WHAT IS REQUIRED ->
Take the listing below and print exactly the lines starting at the line containing "picture frame: none" and ending at the line containing "wine bottle: none [1091,498,1146,697]", both ends included, and no others.

*** RECORD SET Section Begins ***

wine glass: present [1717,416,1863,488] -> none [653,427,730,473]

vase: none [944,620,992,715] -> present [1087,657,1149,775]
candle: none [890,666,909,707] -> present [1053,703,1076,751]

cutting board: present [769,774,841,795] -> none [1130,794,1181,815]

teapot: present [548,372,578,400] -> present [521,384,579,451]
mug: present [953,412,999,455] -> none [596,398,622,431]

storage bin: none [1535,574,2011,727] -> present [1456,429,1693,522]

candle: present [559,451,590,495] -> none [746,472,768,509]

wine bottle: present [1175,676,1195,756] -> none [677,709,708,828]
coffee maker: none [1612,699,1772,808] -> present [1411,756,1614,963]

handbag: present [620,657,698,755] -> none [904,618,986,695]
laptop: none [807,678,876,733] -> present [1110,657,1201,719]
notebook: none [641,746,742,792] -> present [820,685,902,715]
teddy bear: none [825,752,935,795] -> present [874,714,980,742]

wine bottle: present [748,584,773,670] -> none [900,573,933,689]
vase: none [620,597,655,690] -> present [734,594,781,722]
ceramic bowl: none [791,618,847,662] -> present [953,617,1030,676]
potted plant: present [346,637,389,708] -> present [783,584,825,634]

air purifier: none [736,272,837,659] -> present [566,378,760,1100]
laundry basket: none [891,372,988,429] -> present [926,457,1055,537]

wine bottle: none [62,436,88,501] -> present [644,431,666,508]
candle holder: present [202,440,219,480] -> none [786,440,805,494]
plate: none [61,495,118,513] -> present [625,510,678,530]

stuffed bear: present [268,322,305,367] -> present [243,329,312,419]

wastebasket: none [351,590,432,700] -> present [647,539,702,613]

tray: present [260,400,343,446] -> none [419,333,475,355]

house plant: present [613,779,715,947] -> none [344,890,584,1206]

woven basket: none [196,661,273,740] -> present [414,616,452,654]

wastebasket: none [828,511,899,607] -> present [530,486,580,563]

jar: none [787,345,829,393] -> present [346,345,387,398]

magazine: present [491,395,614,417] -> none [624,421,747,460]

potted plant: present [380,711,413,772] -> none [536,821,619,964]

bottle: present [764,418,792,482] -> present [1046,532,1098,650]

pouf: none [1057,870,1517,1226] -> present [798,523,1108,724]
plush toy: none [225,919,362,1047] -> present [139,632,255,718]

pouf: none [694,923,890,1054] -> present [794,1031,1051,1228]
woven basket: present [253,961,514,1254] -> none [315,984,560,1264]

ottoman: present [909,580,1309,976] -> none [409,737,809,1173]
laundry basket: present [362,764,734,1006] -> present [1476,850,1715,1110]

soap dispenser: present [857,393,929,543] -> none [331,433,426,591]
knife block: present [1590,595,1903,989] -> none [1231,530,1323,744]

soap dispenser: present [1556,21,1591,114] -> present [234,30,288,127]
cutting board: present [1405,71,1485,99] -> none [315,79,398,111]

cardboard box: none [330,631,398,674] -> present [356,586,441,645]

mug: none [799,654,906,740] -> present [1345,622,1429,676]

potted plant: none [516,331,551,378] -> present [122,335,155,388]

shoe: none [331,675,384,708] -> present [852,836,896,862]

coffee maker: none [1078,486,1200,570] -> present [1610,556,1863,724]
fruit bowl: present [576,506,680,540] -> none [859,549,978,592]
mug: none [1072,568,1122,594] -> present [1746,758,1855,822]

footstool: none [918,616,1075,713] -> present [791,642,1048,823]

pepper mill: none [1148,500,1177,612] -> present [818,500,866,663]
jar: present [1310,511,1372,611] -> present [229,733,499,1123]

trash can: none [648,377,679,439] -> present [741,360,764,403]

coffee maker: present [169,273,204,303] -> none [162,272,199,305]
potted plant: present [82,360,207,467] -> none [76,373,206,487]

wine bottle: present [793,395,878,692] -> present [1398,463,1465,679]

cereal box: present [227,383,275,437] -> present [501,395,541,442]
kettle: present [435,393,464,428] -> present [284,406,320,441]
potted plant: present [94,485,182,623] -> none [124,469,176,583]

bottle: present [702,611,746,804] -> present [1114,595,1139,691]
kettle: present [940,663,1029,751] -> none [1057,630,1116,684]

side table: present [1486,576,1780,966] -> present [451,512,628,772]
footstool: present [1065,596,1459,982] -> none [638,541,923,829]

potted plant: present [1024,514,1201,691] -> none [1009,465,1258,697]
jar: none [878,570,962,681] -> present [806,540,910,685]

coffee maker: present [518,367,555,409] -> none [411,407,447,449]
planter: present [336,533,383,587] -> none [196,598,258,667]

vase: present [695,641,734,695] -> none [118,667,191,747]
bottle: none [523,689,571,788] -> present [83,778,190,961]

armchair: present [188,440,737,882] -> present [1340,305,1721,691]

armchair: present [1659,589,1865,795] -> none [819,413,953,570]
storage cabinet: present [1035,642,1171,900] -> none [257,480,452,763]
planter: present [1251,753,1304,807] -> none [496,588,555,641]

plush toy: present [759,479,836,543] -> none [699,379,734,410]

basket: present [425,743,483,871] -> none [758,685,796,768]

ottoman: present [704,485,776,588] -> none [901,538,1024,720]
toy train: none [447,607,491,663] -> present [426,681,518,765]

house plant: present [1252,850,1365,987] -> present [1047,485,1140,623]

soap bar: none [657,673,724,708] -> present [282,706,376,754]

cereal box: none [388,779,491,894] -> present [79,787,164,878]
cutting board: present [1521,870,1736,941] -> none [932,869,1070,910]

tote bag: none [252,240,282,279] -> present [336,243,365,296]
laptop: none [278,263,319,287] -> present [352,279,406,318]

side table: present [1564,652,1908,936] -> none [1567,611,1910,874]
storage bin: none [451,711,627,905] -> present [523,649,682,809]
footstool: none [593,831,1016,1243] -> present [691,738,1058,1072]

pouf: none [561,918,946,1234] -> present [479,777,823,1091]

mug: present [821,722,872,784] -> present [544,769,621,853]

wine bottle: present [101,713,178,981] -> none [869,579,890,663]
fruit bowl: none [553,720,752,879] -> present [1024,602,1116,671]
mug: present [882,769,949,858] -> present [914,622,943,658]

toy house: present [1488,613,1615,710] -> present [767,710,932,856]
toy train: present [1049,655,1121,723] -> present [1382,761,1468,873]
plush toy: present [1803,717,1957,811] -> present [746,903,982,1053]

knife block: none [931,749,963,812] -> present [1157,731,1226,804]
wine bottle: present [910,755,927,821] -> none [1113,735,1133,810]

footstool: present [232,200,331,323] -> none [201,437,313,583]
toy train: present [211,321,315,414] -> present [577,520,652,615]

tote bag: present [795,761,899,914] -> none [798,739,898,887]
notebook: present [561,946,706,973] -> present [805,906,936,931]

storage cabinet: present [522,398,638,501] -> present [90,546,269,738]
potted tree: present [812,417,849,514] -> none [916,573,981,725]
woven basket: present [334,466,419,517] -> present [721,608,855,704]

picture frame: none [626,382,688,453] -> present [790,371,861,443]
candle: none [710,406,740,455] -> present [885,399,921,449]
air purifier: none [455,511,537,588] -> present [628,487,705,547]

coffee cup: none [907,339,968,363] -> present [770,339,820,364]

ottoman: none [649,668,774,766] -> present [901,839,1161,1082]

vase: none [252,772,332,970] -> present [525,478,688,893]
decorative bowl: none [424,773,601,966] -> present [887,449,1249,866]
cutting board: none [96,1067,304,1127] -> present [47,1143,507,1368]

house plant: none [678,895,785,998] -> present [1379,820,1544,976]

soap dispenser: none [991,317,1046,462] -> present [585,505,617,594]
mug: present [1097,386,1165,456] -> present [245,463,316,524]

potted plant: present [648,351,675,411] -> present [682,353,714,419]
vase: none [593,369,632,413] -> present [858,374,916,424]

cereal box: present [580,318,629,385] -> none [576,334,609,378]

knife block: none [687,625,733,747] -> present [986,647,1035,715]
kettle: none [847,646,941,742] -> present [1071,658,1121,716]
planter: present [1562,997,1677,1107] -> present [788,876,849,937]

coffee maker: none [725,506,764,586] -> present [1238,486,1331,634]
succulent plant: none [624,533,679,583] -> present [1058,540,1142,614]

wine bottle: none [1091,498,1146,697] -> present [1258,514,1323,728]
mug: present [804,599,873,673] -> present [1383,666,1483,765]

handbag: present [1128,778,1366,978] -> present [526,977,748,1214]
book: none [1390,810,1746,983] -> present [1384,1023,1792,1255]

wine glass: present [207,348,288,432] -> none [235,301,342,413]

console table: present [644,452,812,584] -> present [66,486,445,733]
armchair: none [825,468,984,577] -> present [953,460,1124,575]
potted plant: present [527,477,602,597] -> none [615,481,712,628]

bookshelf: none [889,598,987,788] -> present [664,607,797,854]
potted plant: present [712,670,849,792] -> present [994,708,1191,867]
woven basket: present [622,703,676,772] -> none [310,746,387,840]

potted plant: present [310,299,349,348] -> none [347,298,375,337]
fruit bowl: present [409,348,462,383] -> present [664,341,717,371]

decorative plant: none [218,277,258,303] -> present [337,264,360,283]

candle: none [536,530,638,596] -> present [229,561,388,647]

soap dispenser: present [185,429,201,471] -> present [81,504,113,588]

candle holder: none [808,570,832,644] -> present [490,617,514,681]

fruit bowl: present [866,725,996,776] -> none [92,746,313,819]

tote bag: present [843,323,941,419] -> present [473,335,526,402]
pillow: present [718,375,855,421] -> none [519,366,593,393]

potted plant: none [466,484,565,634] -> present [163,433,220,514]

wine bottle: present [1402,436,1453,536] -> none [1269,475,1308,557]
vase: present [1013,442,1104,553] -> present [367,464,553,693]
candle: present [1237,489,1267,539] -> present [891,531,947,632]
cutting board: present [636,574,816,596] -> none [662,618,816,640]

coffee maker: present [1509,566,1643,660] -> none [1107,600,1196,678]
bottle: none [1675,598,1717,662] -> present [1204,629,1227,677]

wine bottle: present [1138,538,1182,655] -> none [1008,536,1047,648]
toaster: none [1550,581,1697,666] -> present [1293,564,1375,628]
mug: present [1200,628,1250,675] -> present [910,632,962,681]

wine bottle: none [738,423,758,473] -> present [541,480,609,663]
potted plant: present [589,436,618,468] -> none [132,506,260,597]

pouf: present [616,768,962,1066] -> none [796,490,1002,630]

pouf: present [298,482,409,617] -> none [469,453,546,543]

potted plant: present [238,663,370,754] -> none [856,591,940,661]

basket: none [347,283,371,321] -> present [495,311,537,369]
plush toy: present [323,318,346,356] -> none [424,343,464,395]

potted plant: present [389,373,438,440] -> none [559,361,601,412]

*** RECORD SET Section Ends ***

RESULT FOR THIS TASK ->
picture frame: none [626,382,688,453] -> present [790,371,861,443]
candle: none [710,406,740,455] -> present [885,399,921,449]
air purifier: none [455,511,537,588] -> present [628,487,705,547]

coffee cup: none [907,339,968,363] -> present [770,339,820,364]

ottoman: none [649,668,774,766] -> present [901,839,1161,1082]

vase: none [252,772,332,970] -> present [525,478,688,893]
decorative bowl: none [424,773,601,966] -> present [887,449,1249,866]
cutting board: none [96,1067,304,1127] -> present [47,1143,507,1368]

house plant: none [678,895,785,998] -> present [1379,820,1544,976]

soap dispenser: none [991,317,1046,462] -> present [585,505,617,594]
mug: present [1097,386,1165,456] -> present [245,463,316,524]

potted plant: present [648,351,675,411] -> present [682,353,714,419]
vase: none [593,369,632,413] -> present [858,374,916,424]

cereal box: present [580,318,629,385] -> none [576,334,609,378]

knife block: none [687,625,733,747] -> present [986,647,1035,715]
kettle: none [847,646,941,742] -> present [1071,658,1121,716]
planter: present [1562,997,1677,1107] -> present [788,876,849,937]

coffee maker: none [725,506,764,586] -> present [1238,486,1331,634]
succulent plant: none [624,533,679,583] -> present [1058,540,1142,614]

wine bottle: none [1091,498,1146,697] -> present [1258,514,1323,728]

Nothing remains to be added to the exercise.